Capel Street and Parliament Street to be pedestrianised on weekend nights

Six-week trial planned while businesses appeal for removal of loading bays on full-time basis

Cars will be banned on Parliament Street, from 6.30pm to 11.30pm on Friday, Saturday and Sunday from June 11th until July 18th, to facilitate outdoor dining. Photograph: Dara Mac Dónaill

Capel Street and Parliament Street in Dublin city centre will be fully pedestrianised on weekend nights for a six-week trial under new plans from Dublin City Council.

Cars will be banned from the streets, which face each other over the river Liffey at Grattan Bridge, from 6.30pm to 11.30pm on Friday, Saturday and Sunday from June 11th until July 18th, to facilitate outdoor dining.

The council is already eliminating almost all on-street parking on Capel Street to create space for tables and chairs when Covid-19 restrictions ease and is also pedestrianising a 60m section of the northern end of the street between Parnell Street and Ryder’s Row.

However, businesses on Parliament Street are appealing to the city council to facilitate outdoor dining by restricting traffic to one lane and removing loading bays on a full-time basis.


All 19 businesses on the street have signed a petition urging the council to widen the footpath on the street to allow for tables and chairs, by reducing the traffic lanes from two to one, and removing the street’s two loading bays.
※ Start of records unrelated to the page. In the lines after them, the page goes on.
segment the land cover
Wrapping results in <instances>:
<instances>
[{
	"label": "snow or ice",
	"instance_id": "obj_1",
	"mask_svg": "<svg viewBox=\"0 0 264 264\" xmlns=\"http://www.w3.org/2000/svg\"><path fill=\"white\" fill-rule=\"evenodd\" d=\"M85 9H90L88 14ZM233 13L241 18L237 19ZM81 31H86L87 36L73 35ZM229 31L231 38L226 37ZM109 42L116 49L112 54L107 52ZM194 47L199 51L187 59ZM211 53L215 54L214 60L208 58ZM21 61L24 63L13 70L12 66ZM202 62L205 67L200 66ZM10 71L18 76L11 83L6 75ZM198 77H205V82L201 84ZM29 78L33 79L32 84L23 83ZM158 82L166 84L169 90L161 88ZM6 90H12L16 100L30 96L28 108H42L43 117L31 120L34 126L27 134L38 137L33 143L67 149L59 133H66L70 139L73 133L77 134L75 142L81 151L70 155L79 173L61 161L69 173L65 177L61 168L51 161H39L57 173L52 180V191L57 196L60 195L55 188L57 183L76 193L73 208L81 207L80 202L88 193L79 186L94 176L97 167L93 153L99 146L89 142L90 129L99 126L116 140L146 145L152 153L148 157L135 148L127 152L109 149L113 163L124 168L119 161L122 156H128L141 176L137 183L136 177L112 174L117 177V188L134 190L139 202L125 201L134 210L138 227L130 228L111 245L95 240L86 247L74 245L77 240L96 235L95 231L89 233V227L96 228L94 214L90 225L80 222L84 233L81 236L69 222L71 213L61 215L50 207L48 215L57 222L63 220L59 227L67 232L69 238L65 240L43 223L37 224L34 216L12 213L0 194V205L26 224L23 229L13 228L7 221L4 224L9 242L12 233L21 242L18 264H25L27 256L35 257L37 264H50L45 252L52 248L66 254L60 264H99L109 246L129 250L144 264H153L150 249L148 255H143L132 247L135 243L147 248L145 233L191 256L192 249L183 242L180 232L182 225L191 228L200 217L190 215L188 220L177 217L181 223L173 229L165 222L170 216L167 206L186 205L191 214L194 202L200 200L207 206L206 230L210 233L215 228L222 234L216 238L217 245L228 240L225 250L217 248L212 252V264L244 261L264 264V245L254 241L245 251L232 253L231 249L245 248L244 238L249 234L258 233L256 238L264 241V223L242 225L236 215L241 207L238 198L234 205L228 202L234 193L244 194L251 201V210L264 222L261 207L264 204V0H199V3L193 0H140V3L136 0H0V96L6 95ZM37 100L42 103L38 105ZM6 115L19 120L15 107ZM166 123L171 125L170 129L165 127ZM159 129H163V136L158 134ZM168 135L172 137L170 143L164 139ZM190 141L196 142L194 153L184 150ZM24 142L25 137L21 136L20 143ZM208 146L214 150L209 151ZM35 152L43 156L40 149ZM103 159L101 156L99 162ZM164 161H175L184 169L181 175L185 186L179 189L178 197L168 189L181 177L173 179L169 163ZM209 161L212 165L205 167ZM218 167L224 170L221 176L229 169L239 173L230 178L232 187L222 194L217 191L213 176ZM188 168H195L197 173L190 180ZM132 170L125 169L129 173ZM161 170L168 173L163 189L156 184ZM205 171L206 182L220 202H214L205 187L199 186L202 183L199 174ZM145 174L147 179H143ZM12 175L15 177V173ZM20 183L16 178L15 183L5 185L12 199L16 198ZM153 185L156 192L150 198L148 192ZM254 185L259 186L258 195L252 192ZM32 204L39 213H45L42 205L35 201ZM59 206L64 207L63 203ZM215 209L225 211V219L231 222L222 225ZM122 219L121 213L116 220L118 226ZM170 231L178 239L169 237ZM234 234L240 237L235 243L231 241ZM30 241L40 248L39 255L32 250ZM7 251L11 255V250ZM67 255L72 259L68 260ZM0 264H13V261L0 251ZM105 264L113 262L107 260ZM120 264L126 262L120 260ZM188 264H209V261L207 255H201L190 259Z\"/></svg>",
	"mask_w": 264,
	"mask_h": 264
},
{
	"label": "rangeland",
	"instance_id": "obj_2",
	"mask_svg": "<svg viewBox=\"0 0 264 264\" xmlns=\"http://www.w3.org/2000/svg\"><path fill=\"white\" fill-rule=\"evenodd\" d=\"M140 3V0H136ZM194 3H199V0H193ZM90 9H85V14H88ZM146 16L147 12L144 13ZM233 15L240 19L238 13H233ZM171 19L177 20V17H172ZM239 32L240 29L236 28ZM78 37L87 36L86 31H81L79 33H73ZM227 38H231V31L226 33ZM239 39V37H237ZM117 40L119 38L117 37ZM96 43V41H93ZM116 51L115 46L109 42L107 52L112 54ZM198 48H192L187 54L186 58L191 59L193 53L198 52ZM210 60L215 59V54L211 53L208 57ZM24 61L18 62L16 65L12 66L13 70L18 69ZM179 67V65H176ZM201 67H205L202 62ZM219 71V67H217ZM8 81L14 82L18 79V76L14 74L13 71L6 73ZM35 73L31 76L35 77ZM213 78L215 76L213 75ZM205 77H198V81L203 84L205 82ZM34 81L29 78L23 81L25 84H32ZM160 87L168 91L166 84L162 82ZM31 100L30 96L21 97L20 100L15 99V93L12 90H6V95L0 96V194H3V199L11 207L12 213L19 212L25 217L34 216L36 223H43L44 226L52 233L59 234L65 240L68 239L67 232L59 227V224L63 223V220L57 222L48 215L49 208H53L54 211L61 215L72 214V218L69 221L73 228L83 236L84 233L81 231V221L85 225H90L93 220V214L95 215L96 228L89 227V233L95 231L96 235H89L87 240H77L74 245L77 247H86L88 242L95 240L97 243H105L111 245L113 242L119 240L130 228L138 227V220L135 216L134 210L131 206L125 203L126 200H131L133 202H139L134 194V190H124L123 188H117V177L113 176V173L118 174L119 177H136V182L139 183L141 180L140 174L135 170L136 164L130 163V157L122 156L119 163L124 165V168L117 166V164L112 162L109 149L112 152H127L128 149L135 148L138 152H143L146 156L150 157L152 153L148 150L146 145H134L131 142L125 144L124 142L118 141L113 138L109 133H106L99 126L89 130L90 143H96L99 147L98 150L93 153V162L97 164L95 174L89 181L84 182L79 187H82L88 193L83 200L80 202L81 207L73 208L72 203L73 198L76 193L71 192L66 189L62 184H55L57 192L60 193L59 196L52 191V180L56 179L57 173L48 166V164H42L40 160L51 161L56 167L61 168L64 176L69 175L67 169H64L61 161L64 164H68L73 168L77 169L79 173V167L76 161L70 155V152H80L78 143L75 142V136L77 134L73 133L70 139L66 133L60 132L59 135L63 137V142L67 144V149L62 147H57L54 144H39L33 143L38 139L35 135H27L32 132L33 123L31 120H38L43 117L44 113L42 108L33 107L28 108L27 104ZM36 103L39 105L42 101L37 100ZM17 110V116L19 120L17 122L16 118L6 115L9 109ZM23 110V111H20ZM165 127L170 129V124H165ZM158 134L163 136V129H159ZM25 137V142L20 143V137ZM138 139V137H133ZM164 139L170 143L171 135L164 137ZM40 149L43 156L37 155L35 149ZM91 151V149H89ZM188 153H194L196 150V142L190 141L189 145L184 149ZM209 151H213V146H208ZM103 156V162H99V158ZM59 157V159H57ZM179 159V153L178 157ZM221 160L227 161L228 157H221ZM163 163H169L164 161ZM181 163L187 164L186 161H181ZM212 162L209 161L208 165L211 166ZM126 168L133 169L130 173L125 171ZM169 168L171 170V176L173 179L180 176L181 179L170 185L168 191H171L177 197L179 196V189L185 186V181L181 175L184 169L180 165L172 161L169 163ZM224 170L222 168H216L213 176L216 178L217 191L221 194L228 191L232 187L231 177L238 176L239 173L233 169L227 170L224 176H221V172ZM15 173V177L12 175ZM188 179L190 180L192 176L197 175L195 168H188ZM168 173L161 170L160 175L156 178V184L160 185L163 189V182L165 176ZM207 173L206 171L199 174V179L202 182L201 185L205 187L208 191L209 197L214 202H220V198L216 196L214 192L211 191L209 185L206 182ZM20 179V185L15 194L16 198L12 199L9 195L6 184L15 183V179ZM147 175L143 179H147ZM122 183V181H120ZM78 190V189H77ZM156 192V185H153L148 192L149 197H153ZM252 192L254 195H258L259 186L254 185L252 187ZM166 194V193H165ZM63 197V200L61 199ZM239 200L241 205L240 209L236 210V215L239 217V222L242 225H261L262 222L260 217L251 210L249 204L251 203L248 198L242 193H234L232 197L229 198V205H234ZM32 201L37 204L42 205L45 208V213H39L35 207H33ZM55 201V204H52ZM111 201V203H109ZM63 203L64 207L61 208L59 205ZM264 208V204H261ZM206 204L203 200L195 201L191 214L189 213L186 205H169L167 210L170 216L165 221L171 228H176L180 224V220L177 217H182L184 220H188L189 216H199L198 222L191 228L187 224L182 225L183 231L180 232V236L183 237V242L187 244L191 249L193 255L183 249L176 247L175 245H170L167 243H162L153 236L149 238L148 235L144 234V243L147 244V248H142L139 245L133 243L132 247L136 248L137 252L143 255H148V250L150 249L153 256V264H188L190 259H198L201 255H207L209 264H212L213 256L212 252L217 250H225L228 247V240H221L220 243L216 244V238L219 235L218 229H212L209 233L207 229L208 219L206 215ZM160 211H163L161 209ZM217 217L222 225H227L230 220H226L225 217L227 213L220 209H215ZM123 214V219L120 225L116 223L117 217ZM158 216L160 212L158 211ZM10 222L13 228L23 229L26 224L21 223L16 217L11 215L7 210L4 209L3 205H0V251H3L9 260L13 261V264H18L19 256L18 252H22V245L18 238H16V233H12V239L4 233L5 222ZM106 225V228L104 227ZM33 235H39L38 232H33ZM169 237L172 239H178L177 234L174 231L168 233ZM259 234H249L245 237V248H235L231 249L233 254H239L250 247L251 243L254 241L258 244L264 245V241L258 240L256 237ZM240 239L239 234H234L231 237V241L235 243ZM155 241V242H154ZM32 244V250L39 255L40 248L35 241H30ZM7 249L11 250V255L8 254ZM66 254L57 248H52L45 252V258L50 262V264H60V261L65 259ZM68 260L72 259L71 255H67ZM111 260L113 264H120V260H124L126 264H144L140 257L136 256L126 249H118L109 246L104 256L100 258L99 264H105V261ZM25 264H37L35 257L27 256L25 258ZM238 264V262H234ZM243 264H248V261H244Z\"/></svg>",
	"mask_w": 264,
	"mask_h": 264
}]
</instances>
The businesses, all but three of which are hospitality based, said increasing pedestrian space would relieve the pressure on nearby South William Street and would represent a natural continuation of the footpath widening work on Capel Street.

However, the group said they have been unable to secure a commitment from the council to put the measures in place.

Paul Keville from Stoned Pizza on Dublin’s Parliament Street is one of the businessmen lobbying for wider footpaths and restrictions on traffic. Photograph: Alan Betson

"Parliament Street is a hospitality street, it's a small, one-way street predominantly made up of bars, cafes and restaurants, which have all been severely hit by the pandemic," Paul Keville, who runs Stoned Pizza restaurant, said.

For most of the length of the street the footpaths were not currently wide enough for tables and chairs. The two loading bays were too short to facilitate the trucks that serve the pubs and restaurants on the street, with delivery drivers generally parking on side streets he said, and were mostly used by motorists parking illegally.

Requisitioning these spaces for outdoor furniture would, “offer a lifeline for us”, he said.

"We have put together a carefully considered and thought-out proposal that would maximise the widening of footpaths on Parliament Street, allowing businesses to avail of outside seating, while not harming the Dublin Bus public transport link or hindering emergency service access".

In an email to Mr Keville early last week the council said it was “very keen to facilitate business as much as possible and will do everything we can to support your efforts”. However, it said there was a “cost aspect” to the proposal “as well as very simply finding staff resources to implement the work”. It added there were also “certain difficulties from a public transport network perspective” that had to be considered.